Avrebbe preso il mio posto, rovinato la mia carriera, per un capriccio.

Nel momento in cui spostò le sue iridi chiare su di me e venne riportata alla realtà, un ricordo che avevo rimosso tornò con la consapevolezza che la mia era stata una mossa stupida e avventata, quella di imbucare la lettera.
Non ci avevo più pensato, involontariamente era finita nel dimenticatoio e ora era tornata, con la buffa scusa di rendermi nervoso e mettermi ansia forse.
L'aveva letta?
Era consapevole l'avessi scritta io?
L'aveva fatta vedere a qualcuno?
Si sarebbe presa gioco di me?
Mentre quei dubbi mi torturavano e io combattevo per mostrare la solita maschera di insufficienza e noia, colsi un'espressione nel suo volto.
Sorpresa? Disagio? Non lo seppi dire, ma qualunque cosa fosse, mi diede la certezza che speravo di percepire dall'inizio: lei non credeva avessi scritto io la lettera.

Seduta ormai su una delle sedie attorno al tavolino, mi guardava curiosa, quasi come se fossi un fenomeno da baraccone al circo, quello che viene tenuto per ultimo perché è il più strano e sorprendente.
«Buon pomeriggio» dissi allora, per spezzare quel silenzio imbarazzante, «negli Stati Uniti è una consuetudine fissare la gente che si ha appena incontrato?».

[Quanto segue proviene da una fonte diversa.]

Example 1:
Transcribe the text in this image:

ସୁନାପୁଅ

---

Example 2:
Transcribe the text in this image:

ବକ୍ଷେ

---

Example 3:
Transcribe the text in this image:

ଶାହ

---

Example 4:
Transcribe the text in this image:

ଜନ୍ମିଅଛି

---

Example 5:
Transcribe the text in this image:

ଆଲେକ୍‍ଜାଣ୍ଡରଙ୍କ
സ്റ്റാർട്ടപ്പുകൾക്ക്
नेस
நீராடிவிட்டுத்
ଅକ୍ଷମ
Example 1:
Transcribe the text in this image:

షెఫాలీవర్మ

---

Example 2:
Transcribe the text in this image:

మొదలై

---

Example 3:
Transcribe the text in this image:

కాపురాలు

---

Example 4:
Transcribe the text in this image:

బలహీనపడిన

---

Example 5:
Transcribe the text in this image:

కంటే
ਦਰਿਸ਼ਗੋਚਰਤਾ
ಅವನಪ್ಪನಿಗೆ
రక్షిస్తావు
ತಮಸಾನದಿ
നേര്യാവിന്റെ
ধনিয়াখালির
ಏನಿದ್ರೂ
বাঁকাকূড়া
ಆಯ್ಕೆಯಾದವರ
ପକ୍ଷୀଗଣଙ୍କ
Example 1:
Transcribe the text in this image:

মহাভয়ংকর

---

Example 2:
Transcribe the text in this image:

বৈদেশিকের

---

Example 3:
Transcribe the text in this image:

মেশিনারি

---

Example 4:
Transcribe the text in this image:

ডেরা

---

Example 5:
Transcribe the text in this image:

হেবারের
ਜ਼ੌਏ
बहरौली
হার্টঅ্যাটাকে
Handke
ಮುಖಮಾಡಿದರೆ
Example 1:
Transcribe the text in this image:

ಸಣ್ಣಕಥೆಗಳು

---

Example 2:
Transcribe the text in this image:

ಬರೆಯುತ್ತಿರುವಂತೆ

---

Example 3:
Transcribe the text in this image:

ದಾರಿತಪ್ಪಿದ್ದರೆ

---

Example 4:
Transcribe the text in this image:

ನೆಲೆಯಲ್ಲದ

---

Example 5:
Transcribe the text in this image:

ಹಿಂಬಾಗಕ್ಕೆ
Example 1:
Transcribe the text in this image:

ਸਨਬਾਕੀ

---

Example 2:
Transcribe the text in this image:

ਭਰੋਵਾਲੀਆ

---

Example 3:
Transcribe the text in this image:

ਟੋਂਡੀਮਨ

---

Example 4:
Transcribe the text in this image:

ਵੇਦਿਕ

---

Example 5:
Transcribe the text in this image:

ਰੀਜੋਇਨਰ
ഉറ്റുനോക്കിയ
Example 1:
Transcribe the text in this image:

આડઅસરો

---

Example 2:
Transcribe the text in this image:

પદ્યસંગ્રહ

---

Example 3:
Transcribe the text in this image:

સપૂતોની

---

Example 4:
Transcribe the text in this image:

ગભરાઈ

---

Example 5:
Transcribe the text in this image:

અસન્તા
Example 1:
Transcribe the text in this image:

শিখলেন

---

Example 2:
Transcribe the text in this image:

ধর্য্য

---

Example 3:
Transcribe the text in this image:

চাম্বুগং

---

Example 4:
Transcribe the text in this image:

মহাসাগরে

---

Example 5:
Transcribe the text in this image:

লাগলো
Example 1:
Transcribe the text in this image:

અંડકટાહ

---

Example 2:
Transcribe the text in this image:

Lei si svegliò come da uno stato di trance e mi fece una smorfia, «da noi non si vedono molto spesso scrittori inglesi con una passione per gli ornamenti... floreali».
Di fianco a lei, Matthew che intanto versava il tè, scoppiò in una profonda risata gutturale, e pianse, di gusto, perché lui era solito essere teatrale. Mentre si ricomponeva e entrambi lo guardavamo asciugarsi gli occhi con un fazzoletto in stoffa, aggiunse «molto originale da parte tua Oliver, ma non pensavo ti fossi dato alla moda» e rise di nuovo, stavolta in modo più moderato.
Ero confuso e imbarazzato senza nemmeno saperne la ragione.
Aggrottai le sopracciglia quando la Morrow protese una mano verso la mia testa, ma scoprii troppo in fretta che non era una stramba richiesta di contatto fisico, ma solo un modo per spiegarmi ciò che stava accadendo.
Estrasse dai miei capelli quattro o cinque fiori di glicine, che evidentemente erano rimasti incastrati tra i ricci, sorridendo come chi ha tutto sotto controllo e si diverte a sbeffeggiare chiunque.
Eppure io non l'avevo vista sbeffeggiare nessun altro, oltre me.
Contrassi la mascella dal fastidio della sua presenza, del suo profumo nell'aria, della sua risata.
Mi aveva forse scelto come preda?
Stava cercando di prendere il mio posto?